Málaga vuelve a ser el foco de la espiral de violencia que se cierne contra los médicos de los hospitales y centros de salud de la provincia.
El pasado martes 19 de mayo un paciente se coló sin cita en la consulta de su médica de familia del centro de salud Ciudad Jardín de la capital para que le recetaran ansiolíticos y comenzó a intimidarla cuando otra facultativa entró a auxiliar a su compañera e intentó acompañar al usuario a pedir su cita en admisión. La reacción de éste fue pegarle un tortazo en la mano, empujarla e insultarla ya que, según él, había impedido salirse con la suya.
Tras el aviso a la Policía Nacional, los agentes se lo llevaron detenido mientras las agredidas presentaron un parte de lesiones y la correspondiente denuncia que derivó en la celebración de un juicio rápido que se celebró durante la mañana de ayer.
La sentencia ha condenado al agresor a una pena de cuatro meses de prisión por un delito de atentado contra personal sanitario y veinte días de multa con cuota diaria de 10 euros por un delito leve de lesiones.

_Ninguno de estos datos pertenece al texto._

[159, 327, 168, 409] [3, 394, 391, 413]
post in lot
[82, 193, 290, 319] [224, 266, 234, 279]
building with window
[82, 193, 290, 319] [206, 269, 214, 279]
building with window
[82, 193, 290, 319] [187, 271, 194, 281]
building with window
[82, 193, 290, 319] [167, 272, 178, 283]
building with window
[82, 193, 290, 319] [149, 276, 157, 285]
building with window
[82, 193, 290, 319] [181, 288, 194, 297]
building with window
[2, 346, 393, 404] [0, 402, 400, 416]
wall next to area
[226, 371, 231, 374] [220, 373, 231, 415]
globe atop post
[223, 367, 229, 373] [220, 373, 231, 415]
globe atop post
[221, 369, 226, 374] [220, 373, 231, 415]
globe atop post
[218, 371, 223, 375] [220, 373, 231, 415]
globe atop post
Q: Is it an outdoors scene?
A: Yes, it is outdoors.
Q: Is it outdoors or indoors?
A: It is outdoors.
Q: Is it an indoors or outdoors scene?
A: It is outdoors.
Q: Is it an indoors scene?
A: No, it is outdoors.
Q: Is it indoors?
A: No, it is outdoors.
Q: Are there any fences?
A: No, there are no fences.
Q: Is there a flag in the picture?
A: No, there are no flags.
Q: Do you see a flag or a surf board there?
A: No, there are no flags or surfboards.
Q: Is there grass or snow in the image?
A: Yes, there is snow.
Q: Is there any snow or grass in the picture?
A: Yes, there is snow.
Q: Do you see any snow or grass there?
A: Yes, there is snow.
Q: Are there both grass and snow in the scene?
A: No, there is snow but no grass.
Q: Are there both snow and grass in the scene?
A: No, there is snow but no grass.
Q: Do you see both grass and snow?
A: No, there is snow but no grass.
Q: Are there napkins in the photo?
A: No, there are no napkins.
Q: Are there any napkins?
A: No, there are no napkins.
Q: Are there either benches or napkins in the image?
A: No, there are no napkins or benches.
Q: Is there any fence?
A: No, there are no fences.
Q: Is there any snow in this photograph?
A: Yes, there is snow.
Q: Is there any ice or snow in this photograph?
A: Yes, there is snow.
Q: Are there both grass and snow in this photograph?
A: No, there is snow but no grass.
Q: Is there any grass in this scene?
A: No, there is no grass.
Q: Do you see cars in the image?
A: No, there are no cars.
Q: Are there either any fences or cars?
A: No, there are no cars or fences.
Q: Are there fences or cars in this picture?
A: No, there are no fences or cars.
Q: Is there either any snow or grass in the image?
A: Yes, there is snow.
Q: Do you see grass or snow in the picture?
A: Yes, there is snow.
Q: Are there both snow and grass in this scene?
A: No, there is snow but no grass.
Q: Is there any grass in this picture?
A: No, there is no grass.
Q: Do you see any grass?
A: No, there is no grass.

Igualmente, ha impuesto una prohibición de aproximación y de comunicación con ambas doctoras por un periodo de cuatro meses.

Antes de la concentración de los compañeros para apoyar a las médicas en la puerta del centro de salud en la mañana de este jueves, la madre del agresor ha acudido al centro preguntando por una de las facultativas "para decirle cuatro cosas". La Policía ha tenido que desalojarla y recomendar a la doctora que abandonara su puesto de trabajo.
Agresiones
El Sindicato Médico de Málaga (SMM) vuelve a denunciar esta grave situación que afecta directamente a los compañeros en el ejercicio de sus funciones, en un año 2026 en el que se ha superado la decena de casos de agresiones a facultativos en la provincia malagueña, además de apoyar esta mañana a las profesionales agredidas en la concentración celebrada en la puerta del centro de salud.
Asimismo, hay que destacar que los agresores cuentan con la complicidad de la Consejería de Salud de la Junta de Andalucía al no desarrollar un plan de sanciones administrativas contra los agresores, como se ha establecido en otras comunidades gobernadas por el Partido Popular, tal es el caso de Galicia.
La mayoría de los trabajadores del SAS están sufriendo una discriminación al no contar con vigilantes de seguridad en los centros sanitarios, como ocurre en otros espacios públicos de la Administración.
Por otro lado, el SMM exige a la administración la contratación de vigilantes de seguridad en los centros de salud y medidas contundentes que velen por la integridad de los trabajadores.